También conocido como la enfermedad silenciosa, es una patología que consiste en apretar de forma inconsciente la mandíbula y rechinar los dientes cuando estás despierto (bruxismo diurno) o que los aprietes o rechines mientras duermes (bruxismo nocturno), produciendo el desgaste de los mismos.

  • Rechinar o apretar los dientes, con un sonido que puede ser tan fuerte como para despertar a la persona que duerma contigo
  • Dientes aplanados, fracturados, partidos o flojos
  • Esmalte dental desgastado, por lo que se ven las capas más profundas de los dientes
  • Mayor dolor o sensibilidad dental
  • Músculos de la mandíbula cansados o rígidos, o mandíbula trabada que no se puede abrir o cerrar por completo
  • Dolor o inflamación de mandíbula, cuello o rostro
  • Dolor similar al dolor de oído, pero que no es un problema del oído en realidad
  • Dolor de cabeza sordo que comienza en las sienes
  • Lastimaduras por morder la parte interna de la mejilla
  • Alteración del sueño
Existe desacuerdo sobre la causa del bruxismo. El estrés diario puede ser el desencadenante en muchas personas. Algunas personas probablemente aprietan o rechinan los dientes y nunca tienen síntomas. Los factores que influyen, sea que el bruxismo cause o no dolor y otros problemas, varían de una persona a otra. Estos pueden ser:
  • Cuánto estrés tenga usted
  • Cuánto tiempo y qué tan fuerte aprieta y rechina sus dientes
  • Si los dientes están desalineados
  • Su postura
  • Su capacidad de relajarse
  • Su dieta
  • Sus hábitos al dormir
En la mayoría de los casos, el bruxismo no causa complicaciones graves. No obstante, el bruxismo intenso puede provocar:
  • Daños a los dientes, las restauraciones, las coronas o la mandíbula
  • Dolores de cabeza relacionados con la tensión
  • Dolor de cuello o facial intenso
  • Trastornos que aparecen en las articulaciones temporomandibulares, que se encuentran justo delante de los oídos y que pueden sonar como un chasquido cuando se abre y se cierra la boca
Estos factores aumentan el riesgo de desarrollar bruxismo:
  • Estrés.El aumento de la ansiedad o el estrés pueden provocar el rechinamiento de los dientes. También la ira y la frustración.

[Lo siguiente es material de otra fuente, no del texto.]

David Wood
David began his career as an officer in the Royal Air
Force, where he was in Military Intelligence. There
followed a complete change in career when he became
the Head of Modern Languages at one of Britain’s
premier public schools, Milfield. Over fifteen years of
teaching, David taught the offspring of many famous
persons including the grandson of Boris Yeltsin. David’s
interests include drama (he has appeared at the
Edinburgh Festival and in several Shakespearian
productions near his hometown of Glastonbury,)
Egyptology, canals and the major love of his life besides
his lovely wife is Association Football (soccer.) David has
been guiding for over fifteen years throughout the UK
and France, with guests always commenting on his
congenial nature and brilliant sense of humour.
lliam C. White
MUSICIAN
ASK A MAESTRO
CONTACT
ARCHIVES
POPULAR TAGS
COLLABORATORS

  • El bruxismo es frecuente en los niños pequeños, pero suele desparecer en la edad adulta.
  • Tipo de personalidad.Tener un tipo de personalidad agresiva, competitiva o hiperactiva puede incrementar el riesgo de tener bruxismo.

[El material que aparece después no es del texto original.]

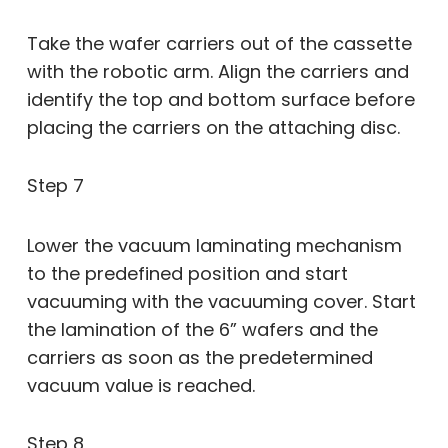
Take the wafer carriers out of the cassette
with the robotic arm. Align the carriers and
identify the top and bottom surface before
placing the carriers on the attaching disc.
Step 7
Lower the vacuum laminating mechanism
to the predefined position and start
vacuuming with the vacuuming cover. Start
the lamination of the 6” wafers and the
carriers as soon as the predetermined
vacuum value is reached.
Step 8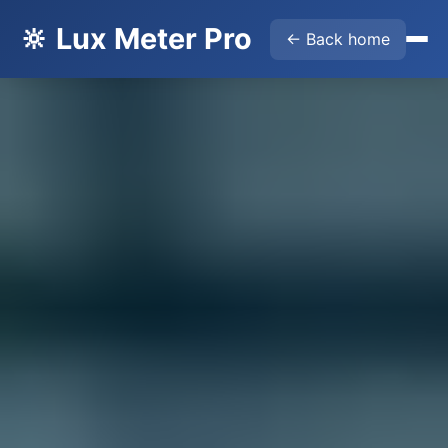
🔆 Lux Meter Pro
← Back home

  • Medicamentos y otras sustancias.El bruxismo puede ser un efecto secundario poco frecuente de algunos medicamentos psiquiátricos, como ciertos antidepresivos. Fumar tabaco, beber bebidas con cafeína o alcohol, o consumir drogas recreativas puede incrementar el riesgo de padecer bruxismo.
  • Familiares con bruxismo.El bruxismo nocturno suele ser un rasgo de la familia. Si tienes bruxismo, es posible que otros miembros de tu familia también lo tengan o lo hayan tenido.

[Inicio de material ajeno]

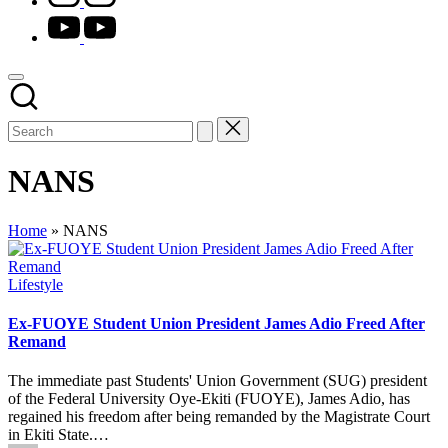
youtube.com
NANS
Home
»
NANS
Posted
Lifestyle
in
Ex-FUOYE Student Union President James Adio Freed After
Remand
The immediate past Students' Union Government (SUG) president
of the Federal University Oye-Ekiti (FUOYE), James Adio, has
regained his freedom after being remanded by the Magistrate Court
in Ekiti State.…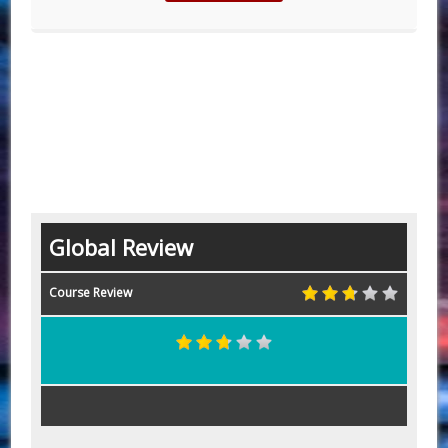
Global Review
Course Review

  • Otros trastornos.El bruxismo puede estar relacionado con ciertos trastornos médicos y de salud mental, como enfermedad de Parkinson, demencia, trastorno de reflujo gastroesofágico (enfermedad por reflujo gastroesofágico), epilepsia, terrores nocturnos, trastornos relacionados con el sueño, como apnea del sueño, y trastorno de déficit de atención con hiperactividad (TDAH).